The Cary Town Council will take another look at the transportation component of the town’s proposed 25-year vision plan after some residents shared concerns about possible roadway changes near their properties.
The comprehensive transportation map is part of the proposed Cary Community Plan, which will guide growth through 2040. The entire plan is expected to be reviewed by the town’s planning and zoning board Dec. 19 before returning to the council for final approval.
But before the final review, the council plans to hold a special work session Jan. 3 to re-examine the comprehensive transportation plan. The decision to give it another look came after more than 10 people spoke in November about concerns with the possible road network.
“We spent a lot of hours, but I don’t really think, at least in my opinion, we’ve done justice to this one aspect of the plan,” councilman Ed Yerha said.
He said he has concerns about possible road widenings, including Green Level Church, Holly Springs and Tryon roads.
“I think more work has to be done, or at least we need to understand it a little bit better,” he said.
Seven of the people who spoke at the Nov. 10 meeting are members of the Sri Venkateswara Temple off Chapel Hill Road. Two other speakers attended with questions about the possible extension of Batchelor Road.
The Chapel Hill Road proposal shows the street from Maynard Road to Morrisville to be six lanes, and temple members say this could impede future expansion of their facility.
“When we built the temple, we didn’t expect the community getting so big,” said Prasad Vanguri, the vice chairman of the temple. “Now, we are getting people visiting the temple from all over the state. We are developing a master plan to accommodate parking, etc. But on top of it, if we’re going to lose some land, it’s going to be very difficult for us.”
Mayor Harold Weinbrecht said the plan shows six lanes because that was the N.C. Department of Transportation’s recommendation after the area was studied.

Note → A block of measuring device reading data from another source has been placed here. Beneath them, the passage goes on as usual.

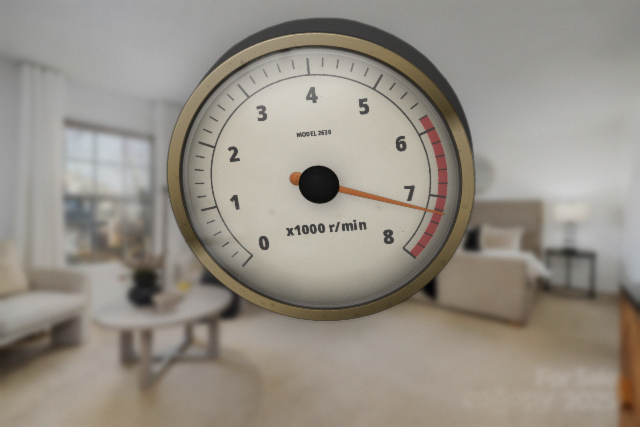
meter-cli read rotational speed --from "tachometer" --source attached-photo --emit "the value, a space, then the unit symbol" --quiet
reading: 7200 rpm
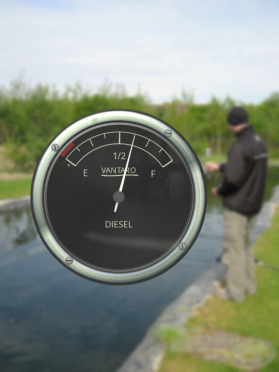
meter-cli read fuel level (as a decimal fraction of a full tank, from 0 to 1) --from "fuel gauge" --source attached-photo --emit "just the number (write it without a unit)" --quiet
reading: 0.625
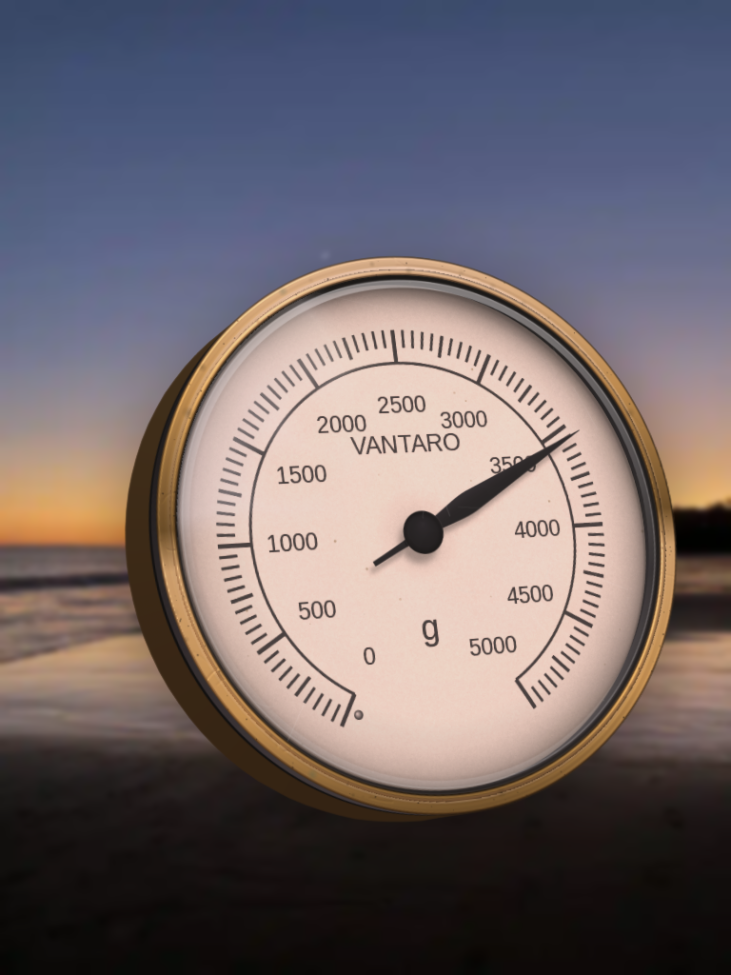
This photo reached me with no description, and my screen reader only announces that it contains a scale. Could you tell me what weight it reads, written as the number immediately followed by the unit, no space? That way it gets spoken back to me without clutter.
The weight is 3550g
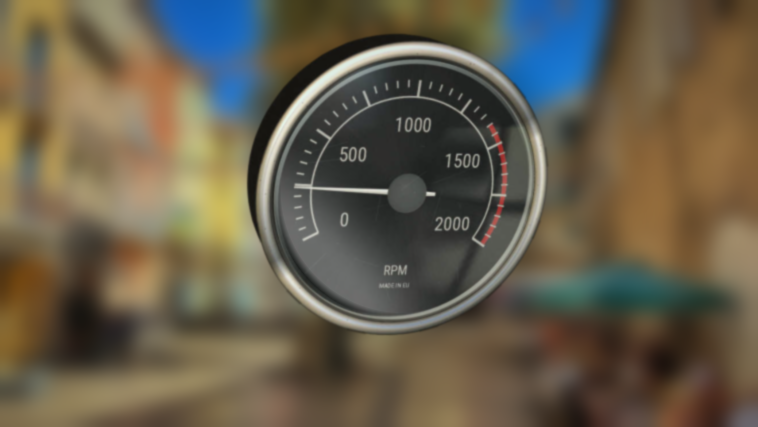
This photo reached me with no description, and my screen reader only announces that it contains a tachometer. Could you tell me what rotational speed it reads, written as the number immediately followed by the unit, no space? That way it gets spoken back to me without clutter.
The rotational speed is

But he added that the council didn’t support having a six-lane road there, and there isn’t enough funding to expand it at this time.
“For those that are here that think this is going to happen soon, going to four lanes or six lanes, it’s not,” he said. “It’s years and years away.”
Councilwoman Jennifer Robinson echoed his comments about the council’s disinterest in having a six-lane road.
“At some point, the council discussed the fact that we really don’t want six lanes in our community,” she said. “We look at them as a barrier in our community. They divide communities, and they are really not that crossable for pedestrians.”